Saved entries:
========================================================================

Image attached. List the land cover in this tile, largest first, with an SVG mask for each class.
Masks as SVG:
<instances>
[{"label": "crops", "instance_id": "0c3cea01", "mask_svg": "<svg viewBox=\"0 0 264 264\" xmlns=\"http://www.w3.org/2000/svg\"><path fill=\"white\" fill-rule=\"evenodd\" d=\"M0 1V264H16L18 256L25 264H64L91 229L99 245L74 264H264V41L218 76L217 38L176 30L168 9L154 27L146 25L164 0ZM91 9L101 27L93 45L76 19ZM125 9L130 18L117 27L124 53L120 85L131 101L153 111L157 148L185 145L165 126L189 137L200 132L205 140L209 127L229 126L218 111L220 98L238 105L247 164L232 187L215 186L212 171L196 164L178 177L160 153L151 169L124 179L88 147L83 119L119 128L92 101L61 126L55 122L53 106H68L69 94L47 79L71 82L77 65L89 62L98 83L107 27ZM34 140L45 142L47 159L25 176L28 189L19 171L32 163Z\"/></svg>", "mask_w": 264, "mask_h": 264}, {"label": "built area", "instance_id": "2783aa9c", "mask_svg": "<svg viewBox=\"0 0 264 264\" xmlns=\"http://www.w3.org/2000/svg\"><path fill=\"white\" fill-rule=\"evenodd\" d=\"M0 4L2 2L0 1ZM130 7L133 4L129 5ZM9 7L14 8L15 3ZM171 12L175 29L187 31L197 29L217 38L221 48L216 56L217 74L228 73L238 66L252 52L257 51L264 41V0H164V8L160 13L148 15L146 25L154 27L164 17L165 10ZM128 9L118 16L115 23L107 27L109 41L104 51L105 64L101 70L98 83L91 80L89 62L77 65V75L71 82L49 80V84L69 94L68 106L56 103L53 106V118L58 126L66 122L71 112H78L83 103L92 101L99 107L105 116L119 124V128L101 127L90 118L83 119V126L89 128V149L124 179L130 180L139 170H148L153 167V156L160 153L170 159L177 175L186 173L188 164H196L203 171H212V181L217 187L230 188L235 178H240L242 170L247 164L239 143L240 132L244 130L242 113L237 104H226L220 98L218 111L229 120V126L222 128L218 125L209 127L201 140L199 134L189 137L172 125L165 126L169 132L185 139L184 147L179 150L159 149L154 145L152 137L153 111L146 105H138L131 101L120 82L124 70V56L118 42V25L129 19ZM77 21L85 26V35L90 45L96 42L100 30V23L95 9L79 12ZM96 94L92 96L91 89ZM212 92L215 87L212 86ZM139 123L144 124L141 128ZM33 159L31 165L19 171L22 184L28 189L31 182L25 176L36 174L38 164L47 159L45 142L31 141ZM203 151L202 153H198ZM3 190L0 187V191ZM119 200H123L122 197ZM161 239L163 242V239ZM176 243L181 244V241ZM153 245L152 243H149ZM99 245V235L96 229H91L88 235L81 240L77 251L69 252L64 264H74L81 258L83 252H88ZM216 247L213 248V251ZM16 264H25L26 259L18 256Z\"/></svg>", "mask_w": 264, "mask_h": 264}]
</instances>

========================================================================

→ What is required: Reproduce every line of the listing above without any changes.

→ Reply to the task:
Image attached. List the land cover in this tile, largest first, with an SVG mask for each class.
Masks as SVG:
<instances>
[{"label": "crops", "instance_id": "0c3cea01", "mask_svg": "<svg viewBox=\"0 0 264 264\" xmlns=\"http://www.w3.org/2000/svg\"><path fill=\"white\" fill-rule=\"evenodd\" d=\"M0 1V264H16L18 256L25 264H64L91 229L99 245L74 264H264V41L218 76L217 38L176 30L168 9L154 27L146 25L164 0ZM91 9L101 27L93 45L76 19ZM125 9L130 18L117 27L124 53L120 85L131 101L153 111L157 148L185 145L165 126L189 137L200 132L205 140L209 127L229 126L218 111L220 98L238 105L247 164L232 187L215 186L212 171L196 164L178 177L160 153L151 169L124 179L88 147L83 119L119 128L92 101L61 126L55 122L53 106H68L69 94L47 79L71 82L77 65L89 62L98 83L107 27ZM34 140L45 142L47 159L25 176L28 189L19 171L32 163Z\"/></svg>", "mask_w": 264, "mask_h": 264}, {"label": "built area", "instance_id": "2783aa9c", "mask_svg": "<svg viewBox=\"0 0 264 264\" xmlns=\"http://www.w3.org/2000/svg\"><path fill=\"white\" fill-rule=\"evenodd\" d=\"M0 4L2 2L0 1ZM130 7L133 4L129 5ZM9 7L14 8L15 3ZM171 12L175 29L187 31L197 29L217 38L221 48L216 56L217 74L228 73L238 66L252 52L257 51L264 41V0H164V8L160 13L148 15L146 25L154 27L164 17L165 10ZM128 9L118 16L115 23L107 27L109 41L104 51L105 64L101 70L98 83L91 80L89 62L77 65V75L71 82L49 80V84L69 94L68 106L56 103L53 106V118L58 126L66 122L71 112H78L83 103L92 101L99 107L105 116L119 124V128L101 127L90 118L83 119V126L89 128V149L124 179L130 180L139 170H148L153 167V156L160 153L170 159L177 175L186 173L188 164H196L203 171H212V181L217 187L230 188L235 178H240L242 170L247 164L239 143L240 132L244 130L242 113L237 104H226L220 98L218 111L229 120V126L222 128L218 125L209 127L201 140L199 134L189 137L172 125L165 126L169 132L185 139L184 147L179 150L159 149L154 145L152 137L153 111L146 105H138L131 101L120 82L124 70V56L118 42V25L129 19ZM77 21L85 26V35L90 45L96 42L100 30V23L95 9L79 12ZM96 94L92 96L91 89ZM212 92L215 87L212 86ZM139 123L144 124L141 128ZM33 159L31 165L19 171L22 184L28 189L31 182L25 176L36 174L38 164L47 159L45 142L31 141ZM203 151L202 153H198ZM3 190L0 187V191ZM119 200H123L122 197ZM161 239L163 242V239ZM176 243L181 244V241ZM153 245L152 243H149ZM99 245V235L96 229H91L88 235L81 240L77 251L69 252L64 264H74L81 258L83 252H88ZM216 247L213 248V251ZM16 264H25L26 259L18 256Z\"/></svg>", "mask_w": 264, "mask_h": 264}]
</instances>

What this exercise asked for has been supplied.